The National Science Foundation has given the math and computer science departments a grant for encouraging women to enter into those fields. The grant is used in the Computer Science-Math Scholars Program. This attracts high school women interested in the math and computer science departments to come to Western with scholarships. Some of the scholarship students this year have already signed up for the CS Sisters, Fizzano said.
“It’s really just a synergistic thing with the department’s mission right now, trying to increase the number of women in the program, to make them feel welcome and to show them all the different opportunities that are out there for them,” Fizzano said.
Suner has noticed the unbalanced male-to-female ratio in the department, and is involved in the CS Sisters program.

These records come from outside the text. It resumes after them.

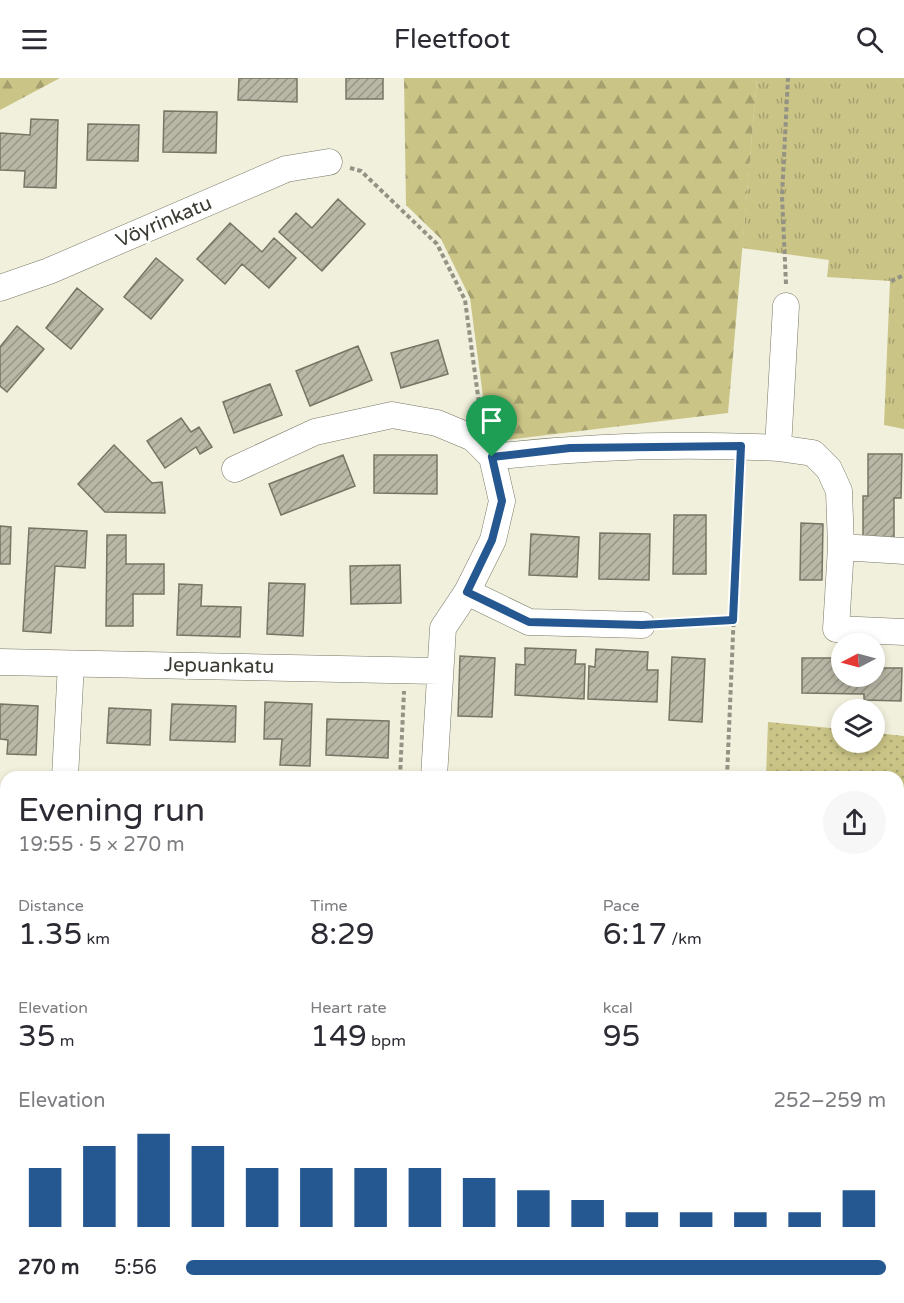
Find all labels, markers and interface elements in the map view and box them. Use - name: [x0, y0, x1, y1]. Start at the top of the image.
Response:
- icon: menu: [18, 23, 51, 56]
- text: Fleetfoot: [394, 23, 510, 56]
- icon: search: [853, 23, 886, 56]
- street label: Vöyrinkatu: [112, 191, 216, 253]
- pin: [466, 395, 517, 457]
- icon: arrive: [475, 404, 508, 437]
- north arrow: [831, 633, 885, 687]
- map controls: [831, 633, 885, 753]
- street label: Jepuankatu: [164, 653, 274, 679]
- button: layers: [831, 699, 885, 753]
- text: Evening run: [18, 791, 205, 830]
- button: share: [823, 791, 886, 854]
- text: 19:55 · 5 × 270 m: [18, 833, 185, 857]
- text: Distance: [18, 896, 84, 916]
- text: Time: [310, 896, 348, 916]
- text: Pace: [603, 896, 640, 916]
- text: 1.35: [18, 916, 82, 953]
- text: 8:29: [310, 916, 375, 953]
- text: 6:17: [603, 916, 667, 953]
- text: km: [82, 929, 110, 949]
- text: /km: [667, 929, 702, 949]
- text: Elevation: [18, 998, 88, 1018]
- text: Heart rate: [310, 998, 387, 1018]
- text: kcal: [603, 998, 633, 1018]
- text: 35: [18, 1018, 56, 1055]
- text: 149: [310, 1018, 367, 1055]
- text: 95: [603, 1018, 640, 1055]
- text: m: [56, 1031, 75, 1051]
- text: bpm: [367, 1031, 406, 1051]
- text: Elevation: [18, 1089, 105, 1113]
- text: 252–259 m: [773, 1089, 886, 1113]
- text: 270 m: [18, 1256, 79, 1280]
- text: 5:56: [114, 1256, 157, 1280]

“I can understand it being intimidating. Maybe the men in the department need to do their part and be more inviting,” Suner said. “However, we don’t bite.”

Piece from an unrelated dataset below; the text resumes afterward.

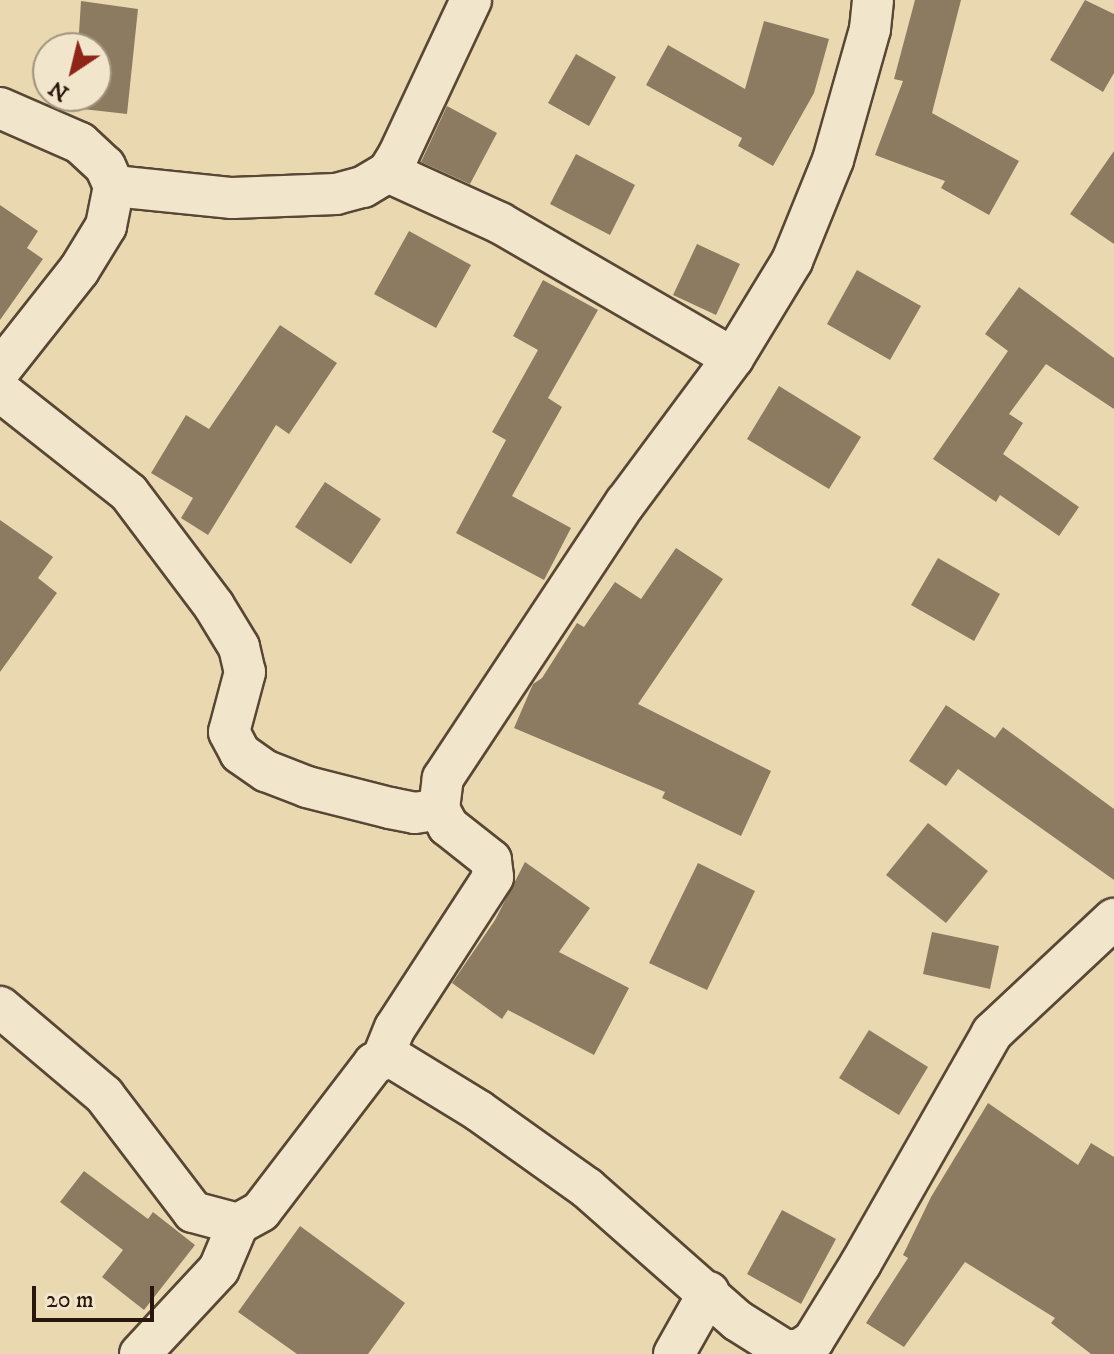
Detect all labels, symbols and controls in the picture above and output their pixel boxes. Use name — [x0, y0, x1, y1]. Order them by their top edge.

Computer science is a community-oriented major, and the department would like to see more females get involved, Suner said.

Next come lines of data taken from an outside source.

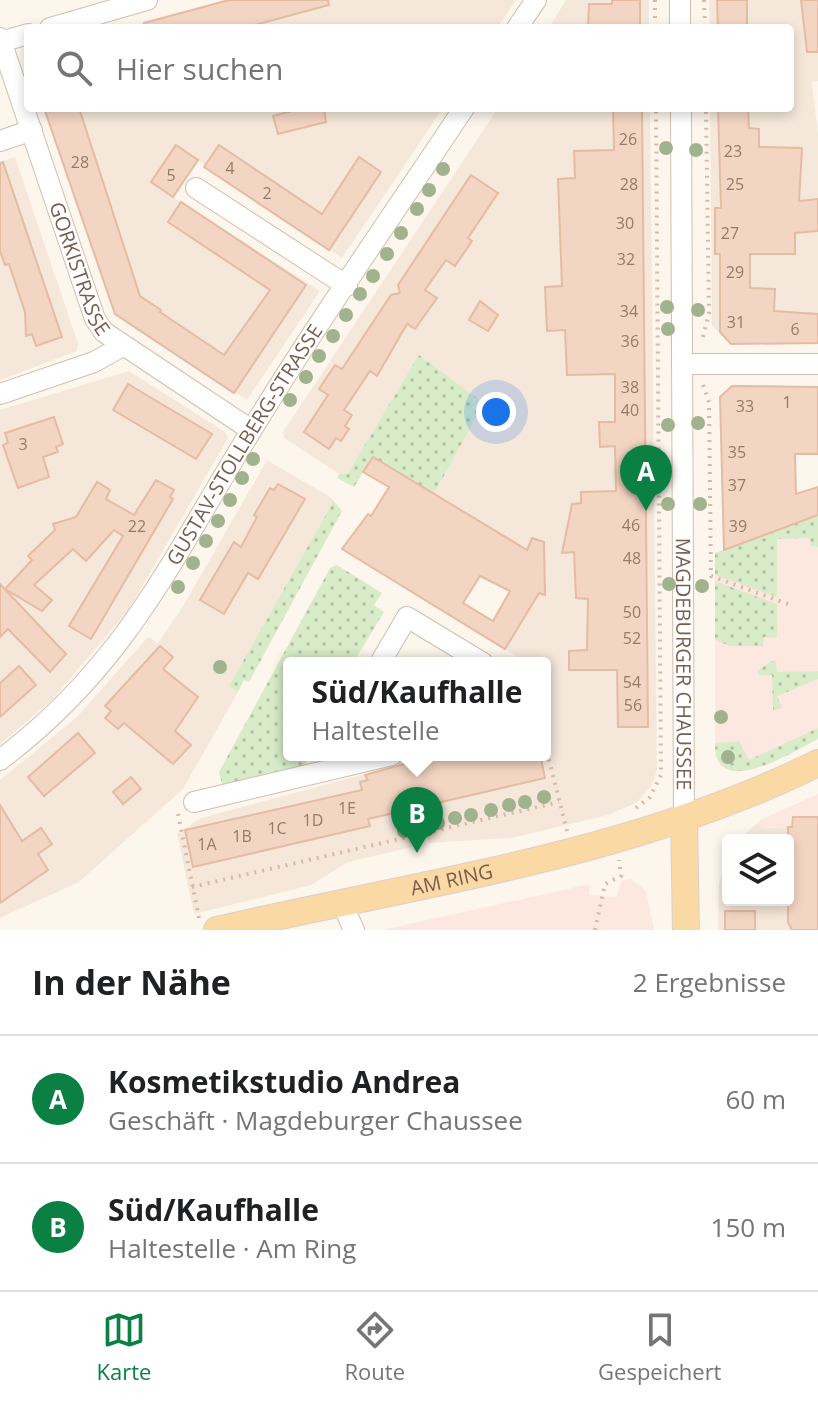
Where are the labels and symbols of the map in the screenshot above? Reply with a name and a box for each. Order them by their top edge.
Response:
house number: 26 [619,128,637,150]
house number: 23 [724,140,742,162]
house number: 28 [71,151,89,173]
house number: 4 [225,157,235,179]
house number: 5 [166,164,176,186]
house number: 28 [620,173,638,195]
house number: 25 [726,173,744,195]
house number: 2 [262,182,272,204]
street label: GORKISTRASSE [43,198,116,341]
house number: 30 [616,212,634,234]
house number: 27 [721,222,739,244]
house number: 32 [617,248,635,270]
house number: 29 [726,261,744,283]
house number: 34 [620,300,638,322]
house number: 31 [727,311,745,333]
house number: 6 [790,318,800,340]
street label: GUSTAV-STOLLBERG-STRASSE [160,319,328,570]
house number: 36 [621,330,639,352]
house number: 38 [621,376,639,398]
house number: 1 [782,391,792,413]
your location [476,392,516,432]
house number: 33 [736,395,754,417]
house number: 40 [621,399,639,421]
house number: 3 [18,433,28,455]
house number: 35 [728,441,746,463]
pin: A [620,445,672,511]
house number: 37 [728,474,746,496]
house number: 46 [622,514,640,536]
house number: 22 [128,515,146,537]
house number: 39 [729,515,747,537]
street label: MAGDEBURGER CHAUSSEE [670,538,698,790]
house number: 48 [623,547,641,569]
house number: 50 [623,601,641,623]
house number: 52 [623,627,641,649]
house number: 54 [623,671,641,693]
house number: 56 [624,694,642,716]
pin: B [391,787,443,853]
house number: 1E [338,797,356,819]
house number: 1D [303,809,323,831]
house number: 1C [267,817,287,839]
house number: 1B [232,825,252,847]
house number: 1A [197,833,218,855]
street label: AM RING [408,857,495,901]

“It makes a difference to see a diverse population in a class, and that’s why I chose to get involved in this project,” Suner said. “It gets kind of dull only seeing the male perspective on things.”
The AWC has helped women get into computer science, and the hope is that the CS Sisters will do the same. It is hard to say at this point how much the CS Sisters will impact the computer science department, but the goal is that the program will bring more women into the major, Schlesener said.
Microsoft trip causes controversy
by Rhoades Clark
Unrest surfaces in Western Washington University’s computer science department, as a female-only trip to Microsoft caused some students to complain and feel left out.
Western’s Association for Women in Computing organized a field trip to Microsoft for the women in the computer science department. In an email sent out to the department Tuesday, April 9, Department Chair Perry Fizzano wrote that the organizers of the field trip were given “grief” for leaving men out.
Fizzano declined to comment on the issue when called.
“We all know women are underrepresented in computer science,” Fizzano said in the email. “Western, Microsoft and other tech companies are doing a lot to help create more opportunities for women and minorities in this field.”
According to the organization's website, the club strives to create an open environment for everyone in the field of computer science. The organization holds events that focus on the advancement of women in computer science.
Fizzano complemented the AWC for holding many events exclusive to women to foster a safe discussion of important issues women face in the workforce.
Microsoft’s website lists the company’s current programs and initiatives in promoting global diversity and inclusion, specifically for college students.
Microsoft wants to attract women to the world of technology to promote diversity, according to the site. Microsoft paid for the field trip and requested only women attend, Fizzano wrote.
The bus can hold 40 students and only “30 or so” women were interested in going, Fizzano said.
To fill the gap, Microsoft allowed some men to go on the trip. More men signed up than seats available on the bus, so a panel made up of members from the club, Microsoft and Fizanno chose the men allowed to go on the trip.
“Men were chosen based on several criteria,” Fizzano wrote. “Those who participated in past AWC activities, those who are good citizens of the department. Microsoft preferred men who were interested in mock interviews.”
The organizers tried to be as fair as possible, Fizzano wrote. The attitude of some members of the computer science program prompted Fizzano to write the email.
He suggests those “grumbling” about the event channel their energy in a way that benefits everyone in the department.